The ship is a narrow, tight, prison from which nobody can escape even though there are no bars or chains, and so merciless that it makes no distinction between its prisoners. The feeling of being crushed, and of suffocation and heat, is intense; bed is usually the floor, some bring pillows, ours were poor, small and hard, stuffed with dog's hair, and we had miserable goat's hair blankets. There is a lot of vomit in the ship, and a great deal of bad temper, which makes many people lose control completely, some for a longer time than others, and some unceasingly. The thirst you suffer is unbelievable, made worse by the food, which is biscuit and salted things. The drink is a litre of water a
day, you have wine only if you bring it. There is an endless number of fleas that eat you alive, and clothes cannot be washed.
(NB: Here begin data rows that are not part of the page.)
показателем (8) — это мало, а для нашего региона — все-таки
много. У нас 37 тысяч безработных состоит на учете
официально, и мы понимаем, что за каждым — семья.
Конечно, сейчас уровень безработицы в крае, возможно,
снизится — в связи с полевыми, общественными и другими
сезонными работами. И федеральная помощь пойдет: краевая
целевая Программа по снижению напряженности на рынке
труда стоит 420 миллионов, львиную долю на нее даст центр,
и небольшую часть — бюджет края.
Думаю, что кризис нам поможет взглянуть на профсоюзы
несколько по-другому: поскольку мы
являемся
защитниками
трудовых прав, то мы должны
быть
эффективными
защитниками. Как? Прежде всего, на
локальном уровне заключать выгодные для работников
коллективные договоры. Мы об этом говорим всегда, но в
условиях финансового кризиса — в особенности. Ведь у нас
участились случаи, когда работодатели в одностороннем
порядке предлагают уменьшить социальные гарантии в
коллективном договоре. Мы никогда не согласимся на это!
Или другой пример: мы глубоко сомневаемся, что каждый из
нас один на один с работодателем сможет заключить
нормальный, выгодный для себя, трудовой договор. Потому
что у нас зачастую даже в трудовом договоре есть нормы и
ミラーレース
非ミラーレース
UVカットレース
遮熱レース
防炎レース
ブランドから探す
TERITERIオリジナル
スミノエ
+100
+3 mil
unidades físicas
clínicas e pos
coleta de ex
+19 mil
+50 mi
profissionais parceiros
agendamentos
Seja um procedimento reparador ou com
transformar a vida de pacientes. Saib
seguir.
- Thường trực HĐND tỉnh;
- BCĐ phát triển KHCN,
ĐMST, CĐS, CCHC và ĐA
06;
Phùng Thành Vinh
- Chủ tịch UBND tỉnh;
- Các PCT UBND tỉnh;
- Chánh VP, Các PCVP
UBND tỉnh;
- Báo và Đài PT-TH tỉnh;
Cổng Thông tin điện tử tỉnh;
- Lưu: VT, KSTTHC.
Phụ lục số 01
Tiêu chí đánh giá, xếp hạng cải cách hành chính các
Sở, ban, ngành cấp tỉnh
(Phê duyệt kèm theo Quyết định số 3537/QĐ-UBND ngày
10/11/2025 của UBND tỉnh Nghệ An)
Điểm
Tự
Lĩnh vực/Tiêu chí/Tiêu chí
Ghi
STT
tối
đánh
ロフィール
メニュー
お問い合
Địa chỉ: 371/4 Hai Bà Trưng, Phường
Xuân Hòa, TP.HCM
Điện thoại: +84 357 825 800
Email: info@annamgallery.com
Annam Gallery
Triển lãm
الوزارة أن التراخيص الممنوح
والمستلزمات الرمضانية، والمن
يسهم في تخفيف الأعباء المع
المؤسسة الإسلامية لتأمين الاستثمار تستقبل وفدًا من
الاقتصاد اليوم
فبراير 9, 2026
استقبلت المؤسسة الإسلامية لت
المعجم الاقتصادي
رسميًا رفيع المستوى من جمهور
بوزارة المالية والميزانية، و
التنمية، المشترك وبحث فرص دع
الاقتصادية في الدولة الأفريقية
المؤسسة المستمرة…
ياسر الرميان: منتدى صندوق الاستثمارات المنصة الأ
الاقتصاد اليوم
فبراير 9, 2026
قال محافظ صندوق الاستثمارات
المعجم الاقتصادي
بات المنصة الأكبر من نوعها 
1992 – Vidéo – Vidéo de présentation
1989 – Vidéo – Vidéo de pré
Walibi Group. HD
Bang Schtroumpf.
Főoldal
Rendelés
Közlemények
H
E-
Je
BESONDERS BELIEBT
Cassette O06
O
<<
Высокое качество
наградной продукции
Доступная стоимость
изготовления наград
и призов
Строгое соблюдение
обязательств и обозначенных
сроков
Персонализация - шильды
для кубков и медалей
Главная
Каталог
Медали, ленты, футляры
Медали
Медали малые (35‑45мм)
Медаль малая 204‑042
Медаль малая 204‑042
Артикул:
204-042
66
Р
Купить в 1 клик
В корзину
The smell is awful, especially in the hold, though it is insufferable everywhere in the ship… These and other travails are quite normal in the ship, but we feel them particularly badly because it is not what we are used to.89
Once they had arrived in the New World, new colonists were all too aware of the immense space between them and their home country. A colonist in Mexico in the 1590s lamented to his nephew in Spain that he would probably never see him again, the distances being such that ‘it's not like me going to your house and you coming to mine, as we used to do’.90
Those who emigrated were always highly selective about where they wanted to go. The government tried to encourage them to settle everywhere, but people had firm preferences. The failure of early endeavours in the Río de la Plata meant that nobody wished to go there. In 1558, when the authorities were trying to enlist colonists for a sailing to the Plata, they explicitly lifted the normal ban on foreigners, Jews and Muslims. It was still not enough, complained an organizer of the expedition. Even allowing in all the prohibited categories, as well as Moriscos, ‘despite everything, in the whole of Spain people could not be found to come’.91 The expedition finally sailed, but mainly with soldiers, which had not been the intention of the council of the Indies.